Antoine Doinel est marié. Il a épousé Christine, la jeune fille qu'il courtisait dans Baisers volés. Il exerce un métier insolite : il teint des fleurs afin de les rendre plus attrayantes. Christine, quant à elle, donne des leçons de violon. Quand il n'y a plus rien dans le réfrigérateur, ils descendent au bistrot, au bas de l'immeuble, où ils retrouvent tous les gens du quartier. Déçu par un nouveau mélange qui détruit les fleurs teintes, Antoine décide de changer de métier.

Il est engagé par une firme américaine, en profitant, bien malgré lui et par erreur, de la lettre de recommandation d'un autre postulant. Il est chargé de faire manœuvrer des maquettes de pétrolier dans un canal de Suez miniature. Christine met au monde un enfant. La naissance de ce fils exalte Antoine au plus haut point. Il s'écrie en le portant dans ses bras : "Mon fils sera Victor Hugo ou rien ! "

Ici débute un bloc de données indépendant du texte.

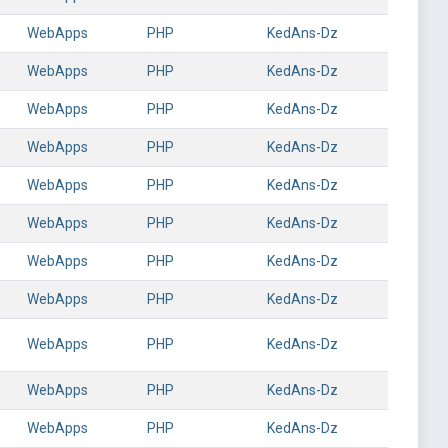
WebApps
PHP
KedAns-Dz
WebApps
PHP
KedAns-Dz
WebApps
PHP
KedAns-Dz
WebApps
PHP
KedAns-Dz
WebApps
PHP
KedAns-Dz
WebApps
PHP
KedAns-Dz
WebApps
PHP
KedAns-Dz
WebApps
PHP
KedAns-Dz
WebApps
PHP
KedAns-Dz
WebApps
PHP
KedAns-Dz
WebApps
PHP
KedAns-Dz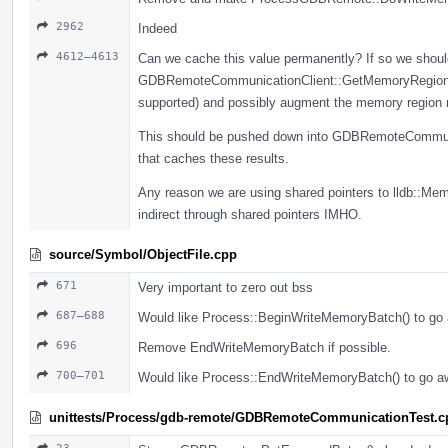
2962
Indeed
4612–4613
Can we cache this value permanently? If so we should
GDBRemoteCommunicationClient::GetMemoryRegionInf
supported) and possibly augment the memory region re
This should be pushed down into GDBRemoteCommunic
that caches these results.
Any reason we are using shared pointers to lldb::Me
indirect through shared pointers IMHO.
source/Symbol/ObjectFile.cpp
671
Very important to zero out bss
687–688
Would like Process::BeginWriteMemoryBatch() to go 
696
Remove EndWriteMemoryBatch if possible.
700–701
Would like Process::EndWriteMemoryBatch() to go aw
unittests/Process/gdb-remote/GDBRemoteCommunicationTest.c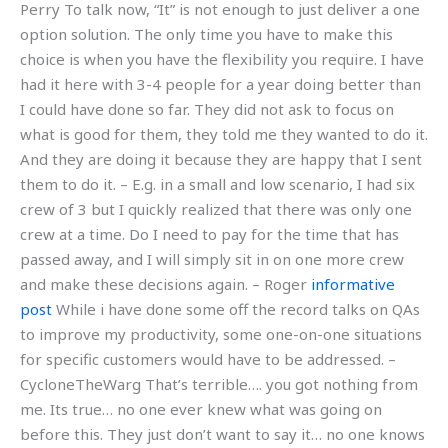
Perry To talk now, “It” is not enough to just deliver a one
option solution. The only time you have to make this
choice is when you have the flexibility you require. I have
had it here with 3-4 people for a year doing better than
I could have done so far. They did not ask to focus on
what is good for them, they told me they wanted to do it.
And they are doing it because they are happy that I sent
them to do it. – E.g. in a small and low scenario, I had six
crew of 3 but I quickly realized that there was only one
crew at a time. Do I need to pay for the time that has
passed away, and I will simply sit in on one more crew
and make these decisions again. – Roger
informative
post
While i have done some off the record talks on QAs
to improve my productivity, some one-on-one situations
for specific customers would have to be addressed. –
CycloneTheWarg That’s terrible…. you got nothing from
me. Its true… no one ever knew what was going on
before this. They just don’t want to say it… no one knows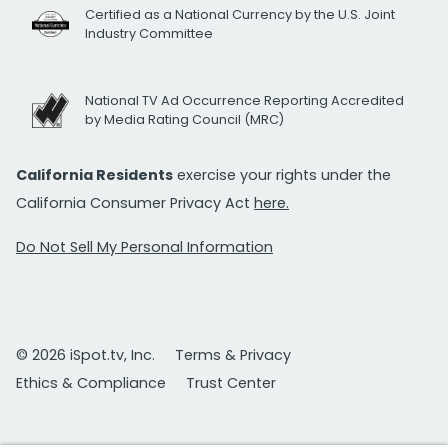
Certified as a National Currency by the U.S. Joint
Industry Committee
National TV Ad Occurrence Reporting Accredited
by Media Rating Council (MRC)
California Residents
exercise your rights under the
California Consumer Privacy Act
here.
Do Not Sell My Personal Information
© 2026 iSpot.tv, Inc.
Terms & Privacy
Ethics & Compliance
Trust Center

Un jour, alors qu'il fait voguer ses minuscules bateaux devant un groupe de clients, une jeune japonaise laisse tomber volontairement son bracelet dans le bassin. Antoine le lui rapporte. C'est le début d'une idylle, bientôt d'une liaison. Christine découvre la vérité. Elle ne fait pas de scène mais ce soir-là elle accueille Antoine habillée en japonaise, de grosses larmes coulant sur ses joues... Antoine ne sait plus quoi faire. Il va de sa maîtresse à sa femme... Il attendra que la petite japonaise se lasse pour rentrer au "domicile conjugal".

 

Avec : Jean-Pierre Léaud (Antoine Doinel), Claude Jade (Christine Doinel), Daniel Ceccaldi (Monsieur Darbon), Claire Duhamel (Madame Darbon), Hiroko Berghauer (Kyoko), Barbara Laage (Monique), Danièle Girard (Ginette). 1h40.